Graph of mean ERSP across conditions. X-axis (categorical), sentence predictability; Y-axis, ERSP in alpha band (8-13 Hz). Separate bars for high and low memory load conditions. Graph shows more negative ERSP for unpredictable than predictable sentences, and more negative ERSP for high than low memory load.

Figure 3b. Mean alpha ERSP during spoken sentences (0-2 sec following sentence onset). Shown is mean ERSP in the alpha band collapsed across participant, region, and electrode. Error bars show +/- 1 SE. Pred, predictable; Unpred, unpredictable.

A subsequent behavioral study (Hunter and Humes, under review) extended the finding of reduced listening effort for predictable sentences to the population of older adults hearing loss and normal hearing. This was observed for healthy older adults with both low and high working memory capacity (see Figure 4, below), indicating that older adults across a wide range of working memory capacities obtain a short-term boost in available cognitive capacity when sentences are predictable.

Overall, these results suggest that predictive context may be useful as a tool for reducing listening effort.

Word Accuracy Data. X-axis (categorical) shows high and low cognitive load; y-axis, Word Percent Correct; separate lines for predictable and unpredictable sentences, and for participants with high and low working memory capacity; separate graphs for participants with normal hearing and hearing loss.

Figure 4a. Mean word identification accuracy as a function of sentence predictiveness and memory (digit) load. WM; participants' working memory capacity (high or low). Error bars indicate +/- 1 SE.

Digit Accuracy Data. X-axis (categorical) shows high and low cognitive load; y-axis, Digit Percent Corret; separate lines for predictable and unpredictable sentences, and for participants with high and low working memory capacity; separate graphs for participants with normal hearing and hearing loss.

Figure 4a. Mean digit recall accuracy as a function of sentence predictiveness and memory (digit) load. WM; participants' working memory capacity (high or low). Error bars indicate +/- 1 SE.

Word Response Time Data. X-axis (categorical) shows high and low cognitive load; y-axis, Word response time (seconds); separate lines for predictable and unpredictable sentences, and for participants with high and low working memory capacity; separate graphs for participants with normal hearing and hearing loss.

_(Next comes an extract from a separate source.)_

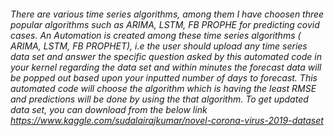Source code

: ###### There are various time series algorithms, among them I have choosen three popular algorithms such as ARIMA, LSTM, FB PROPHE for predicting covid cases. An Automation is created among these time series algorithms ( ARIMA, LSTM, FB PROPHET), i.e the user should upload any time series data set and answer the specific question asked by this automated code in your kernel regarding the data set and within minutes the forecast data will be popped out based upon your inputted number of days to forecast. This automated code will choose the algorithm which is having the least RMSE and predictions will be done by using the that algorithm. To get updated data set, you can download from the below link https://www.kaggle.com/sudalairajkumar/novel-corona-virus-2019-dataset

Figure 4c. Mean word identification response time as a function of sentence predictiveness and memory (digit) load. WM; participants' working memory capacity (high or low). Error bars indicate +/- 1 SE.

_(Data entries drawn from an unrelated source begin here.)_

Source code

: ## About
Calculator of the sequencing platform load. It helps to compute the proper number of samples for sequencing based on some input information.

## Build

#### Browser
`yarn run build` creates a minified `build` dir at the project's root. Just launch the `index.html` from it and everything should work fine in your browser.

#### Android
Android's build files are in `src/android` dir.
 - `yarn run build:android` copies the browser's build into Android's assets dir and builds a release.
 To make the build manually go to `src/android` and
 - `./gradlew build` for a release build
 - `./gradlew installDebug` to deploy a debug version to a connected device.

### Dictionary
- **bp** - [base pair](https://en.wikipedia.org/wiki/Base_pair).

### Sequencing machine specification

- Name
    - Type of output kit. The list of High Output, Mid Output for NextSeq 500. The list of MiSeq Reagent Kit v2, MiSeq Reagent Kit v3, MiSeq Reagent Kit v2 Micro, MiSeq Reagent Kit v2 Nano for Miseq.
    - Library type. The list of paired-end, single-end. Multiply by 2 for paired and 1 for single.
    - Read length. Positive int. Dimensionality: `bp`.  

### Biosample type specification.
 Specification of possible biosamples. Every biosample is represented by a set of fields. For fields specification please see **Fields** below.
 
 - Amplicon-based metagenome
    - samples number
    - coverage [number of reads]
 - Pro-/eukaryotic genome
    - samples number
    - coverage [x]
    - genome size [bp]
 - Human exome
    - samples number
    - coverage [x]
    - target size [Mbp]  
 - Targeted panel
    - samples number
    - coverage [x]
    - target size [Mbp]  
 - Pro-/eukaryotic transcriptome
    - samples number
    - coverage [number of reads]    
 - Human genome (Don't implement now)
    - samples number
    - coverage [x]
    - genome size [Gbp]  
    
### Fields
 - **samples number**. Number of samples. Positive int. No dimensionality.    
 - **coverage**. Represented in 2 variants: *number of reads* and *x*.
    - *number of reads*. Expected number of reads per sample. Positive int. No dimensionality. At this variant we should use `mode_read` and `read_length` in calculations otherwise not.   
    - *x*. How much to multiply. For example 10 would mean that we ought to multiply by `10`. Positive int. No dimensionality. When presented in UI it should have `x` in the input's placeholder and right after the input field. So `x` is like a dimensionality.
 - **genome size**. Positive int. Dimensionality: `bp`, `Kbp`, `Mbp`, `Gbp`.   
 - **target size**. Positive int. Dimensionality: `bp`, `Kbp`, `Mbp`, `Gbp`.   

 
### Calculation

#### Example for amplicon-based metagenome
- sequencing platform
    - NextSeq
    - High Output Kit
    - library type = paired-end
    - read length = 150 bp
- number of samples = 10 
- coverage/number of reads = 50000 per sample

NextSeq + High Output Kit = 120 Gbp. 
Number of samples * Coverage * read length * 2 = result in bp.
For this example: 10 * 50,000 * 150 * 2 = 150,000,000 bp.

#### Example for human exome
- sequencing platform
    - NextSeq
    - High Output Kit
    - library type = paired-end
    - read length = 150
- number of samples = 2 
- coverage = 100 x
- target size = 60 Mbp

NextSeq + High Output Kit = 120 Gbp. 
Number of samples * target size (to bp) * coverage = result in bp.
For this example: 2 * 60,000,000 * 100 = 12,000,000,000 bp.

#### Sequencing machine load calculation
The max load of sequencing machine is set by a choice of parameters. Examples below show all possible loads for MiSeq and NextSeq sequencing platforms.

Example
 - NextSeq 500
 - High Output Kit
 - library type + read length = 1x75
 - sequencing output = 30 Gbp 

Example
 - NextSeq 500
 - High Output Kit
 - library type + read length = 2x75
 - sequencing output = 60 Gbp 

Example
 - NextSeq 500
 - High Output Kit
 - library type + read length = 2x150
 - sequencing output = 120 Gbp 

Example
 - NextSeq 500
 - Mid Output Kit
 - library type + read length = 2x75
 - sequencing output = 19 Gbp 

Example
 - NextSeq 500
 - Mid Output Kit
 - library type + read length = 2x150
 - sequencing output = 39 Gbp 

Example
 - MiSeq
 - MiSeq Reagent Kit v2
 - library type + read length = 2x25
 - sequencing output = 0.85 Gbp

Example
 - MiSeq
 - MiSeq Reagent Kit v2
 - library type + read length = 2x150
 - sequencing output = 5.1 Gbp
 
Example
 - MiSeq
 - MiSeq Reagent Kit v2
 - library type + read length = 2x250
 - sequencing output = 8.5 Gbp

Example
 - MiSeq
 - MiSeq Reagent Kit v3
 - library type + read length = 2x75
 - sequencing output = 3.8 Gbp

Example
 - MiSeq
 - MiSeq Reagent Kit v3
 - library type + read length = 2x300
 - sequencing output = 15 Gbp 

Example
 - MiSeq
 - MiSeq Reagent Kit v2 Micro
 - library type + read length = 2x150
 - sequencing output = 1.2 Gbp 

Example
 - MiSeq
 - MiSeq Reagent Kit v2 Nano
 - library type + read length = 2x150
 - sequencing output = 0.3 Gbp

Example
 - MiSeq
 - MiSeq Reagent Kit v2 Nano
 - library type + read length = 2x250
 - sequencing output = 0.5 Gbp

Digit Recall Response Time Data. X-axis (categorical) shows high and low cognitive load; y-axis, Digit Response Time (seconds); separate lines for predictable and unpredictable sentences, and for participants with high and low working memory capacity; separate graphs for participants with normal hearing and hearing loss.

Figure 4d. Mean digit recall response time (RT) as a function of sentence predictiveness and memory (digit) load. WM; participants' working memory capacity (high or low). Error bars indicate +/- 1 SE.